Months earlier, another study observed that Cerebral palsy rates have shown "no change over 30 years" despite fetal monitoring and a huge increase in the number of C-sections. Further, "The prevalence of cerebral palsy is the same or lower in underdeveloped countries than in developed nations," even though "emergency cesarean delivery based on electronic monitor data is limited or absent."

Just this year, a review of all medical literature found that risk of any brain damage, including cerebral palsy, was less than 2 in 10,000 in the absence of genetic problems or those arising during pregnancy.

It's not surprising, then, that the Michigan Supreme Court in July threw out a $21 million verdict from a 1997 case, ruling the jury had no basis for deciding that a doctor's failure to perform a C-section caused a baby to develop cerebral palsy and other neurological problems.

Regardless of future court decisions, however, it remains that insurance companies have forked over massive payments to plaintiffs and their lawyers, then passed the costs on to doctors in malpractice fees. In one state, annual Ob/gyn malpractice premiums have reached $250,000.

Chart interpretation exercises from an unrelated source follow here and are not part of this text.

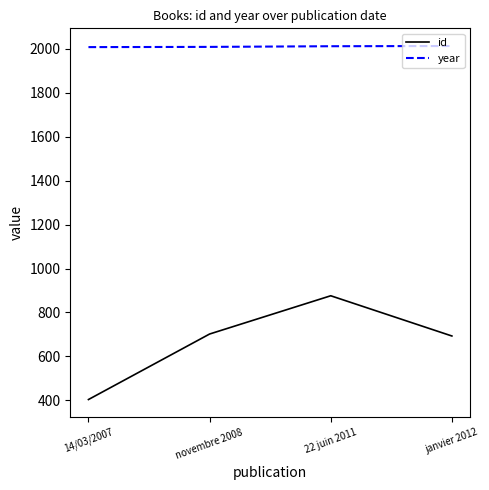

Does the chart display data point markers on the line(s)?

No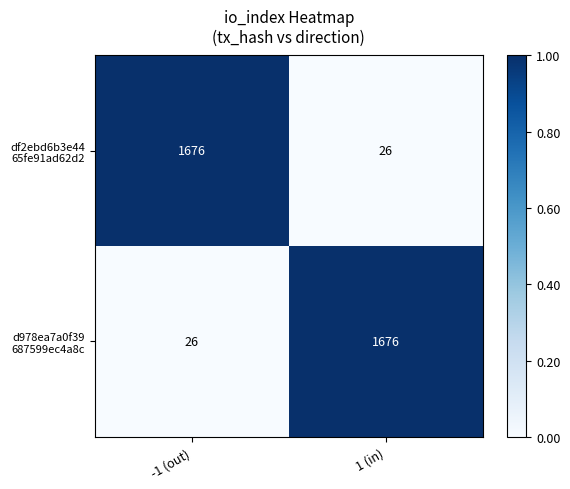

What is the difference between the highest and lowest values at -1 (out)?

1650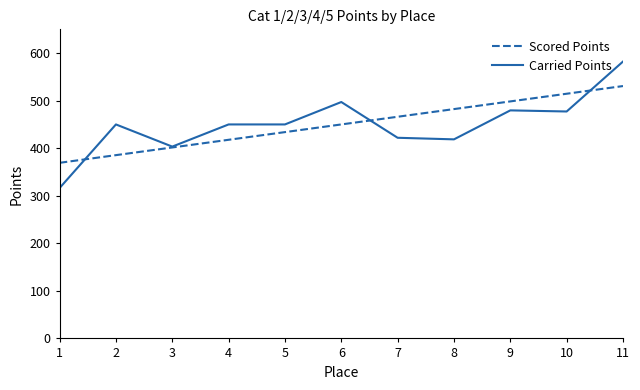

What are all the series names shown in the legend?

Scored Points, Carried Points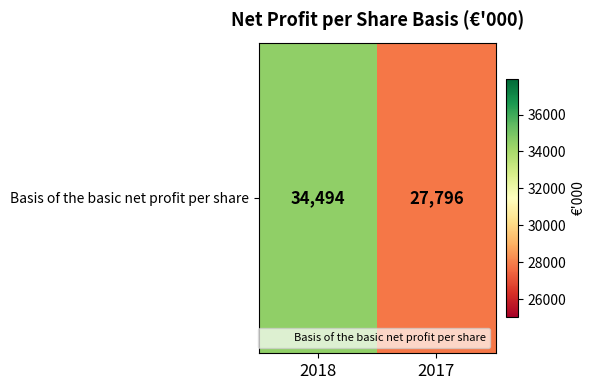

What is the greatest value displayed?

34494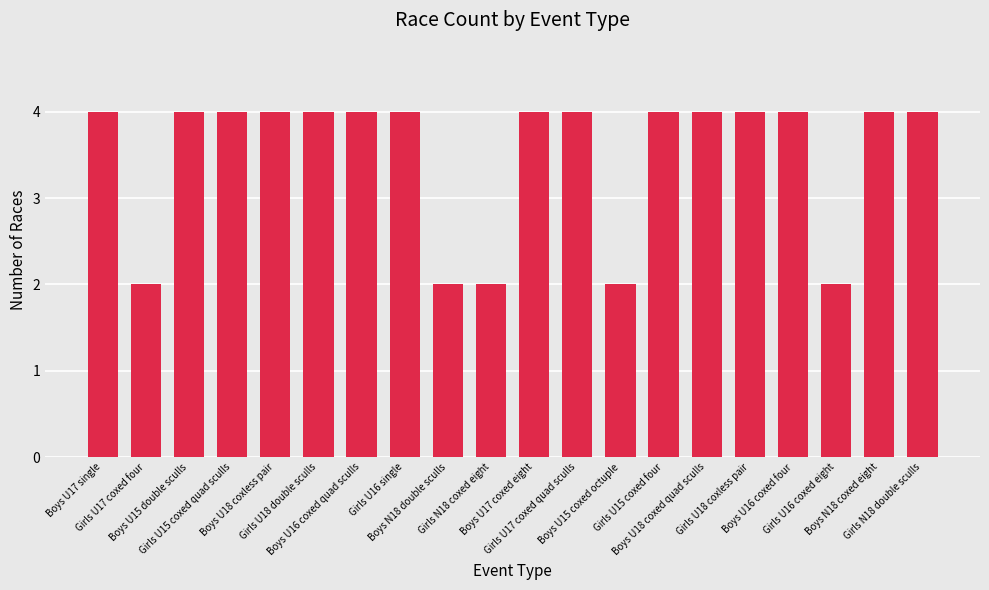

Reading left to right, extract all data points from this chart.

4	2	4	4	4	4	4	4	2	2	4	4	2	4	4	4	4	2	4	4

Many doctors are fleeing the practice as fast as they can tie off that last umbilical cord. One in seven of fellows of the American College of Obstetricians and Gynecologists have quit obstetrics and many rural areas now have no such doctors.

Meanwhile health insurance premiums have skyrocketed, in part because doctors don't just absorb higher malpractice fees; they also pass them on.

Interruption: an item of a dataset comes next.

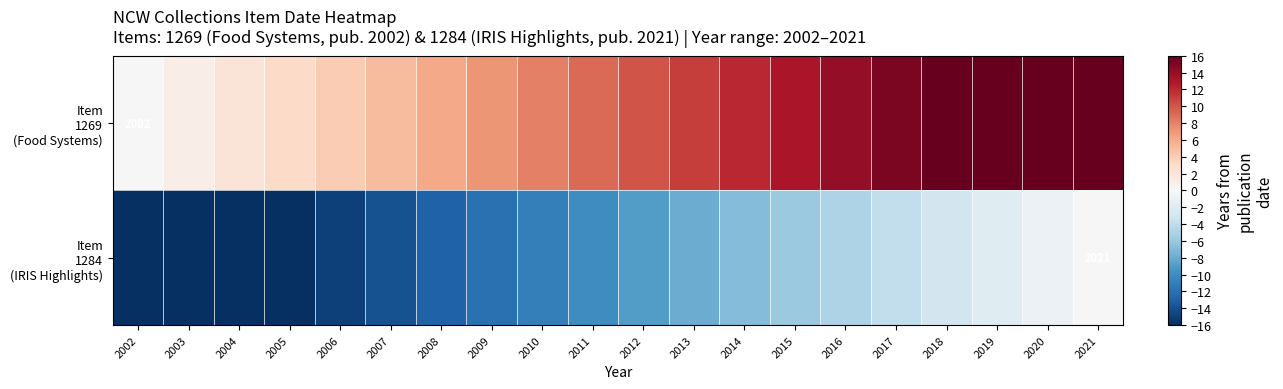

Rank the series by their average value, from lowest to highest.

Item 1284 (IRIS Highlights), Item 1269 (Food Systems)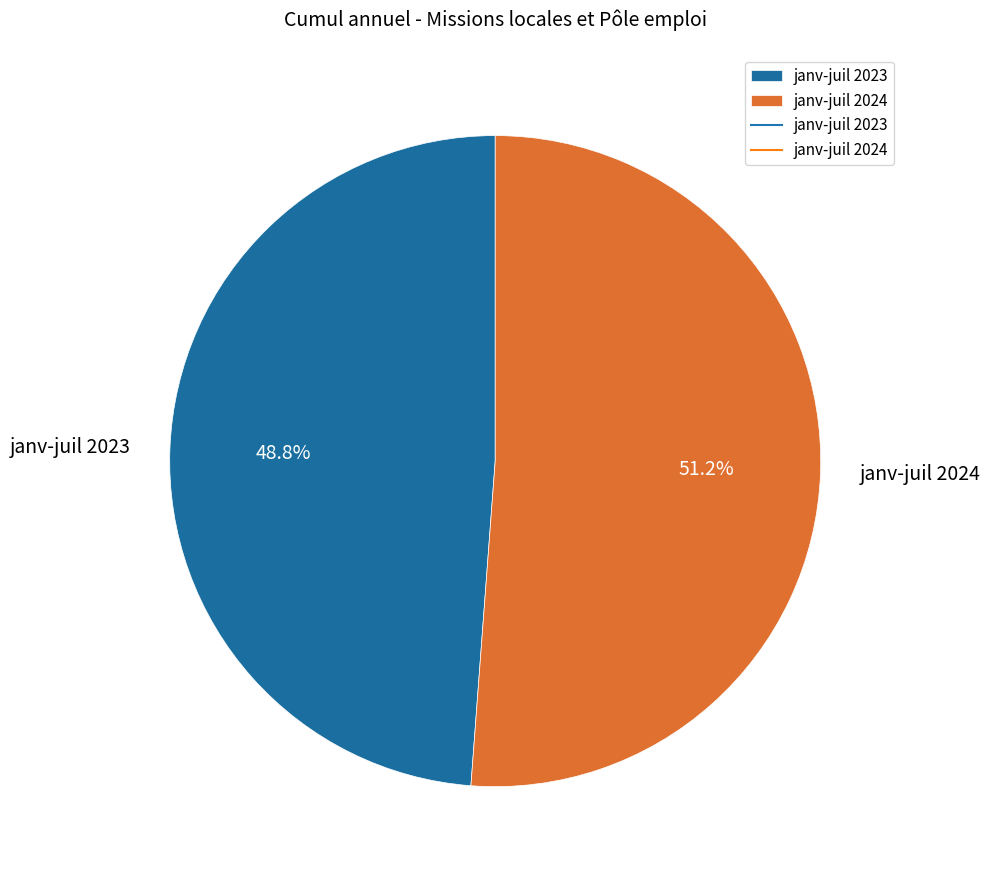

The janv-juil 2023 slice represents 49% of the pie. True or false?

True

Further, in what's called "defensive medicine," lawsuit fears increased the number of "When in doubt, cut it out" C-sections. Cesareans had begun dropping in the late 1980s, going as low as 22 percent of deliveries. As Edwards and friends spread fear across the Ob/gyn land, rates began to climb again and are now about 27 percent.

There are probably many reasons for the increased popularity of C-sections, before and after the Edwards era. One is that women often choose it over the pain of labor, Dr. Bruce Flamm, clinical professor of Ob/gyn at UC Irvine told me. Still, "The biggest reason is probably the litigation issue" he said.

Unfortunately, "Cesarean birth carries greater risk for both the mother and the baby than a vaginal delivery," according to the March of Dimes. "Some of the increased risks for the mother include possible infection of the uterus and nearby pelvic organs; increased bleeding; blood clots in the legs, pelvic organs and sometimes the lungs; and, in very rare situations, death.

Further, cesarean birth "is more painful, is more expensive, and takes longer to recover from than a vaginal birth," says the group, while "Some health care experts believe that half of all C-sections performed in the U.S. are unnecessary." Except, perhaps, as protection against avaricious attorneys.

The official Democratic website describes Edwards as having represented "families and children hurt by the indifference and negligence of others." Actually he exploited these people, scared good doctors into other fields or retirement, and raised malpractice rates and health insurance premiums. We've already made Edwards filthy rich; we may as well vote for him.

Michael Fumento (Fumento[at]pobox.com) is a senior fellow at Hudson Institute in Washington, D.C., an attorney, and a nationally syndicated columnist with Scripps Howard News Service.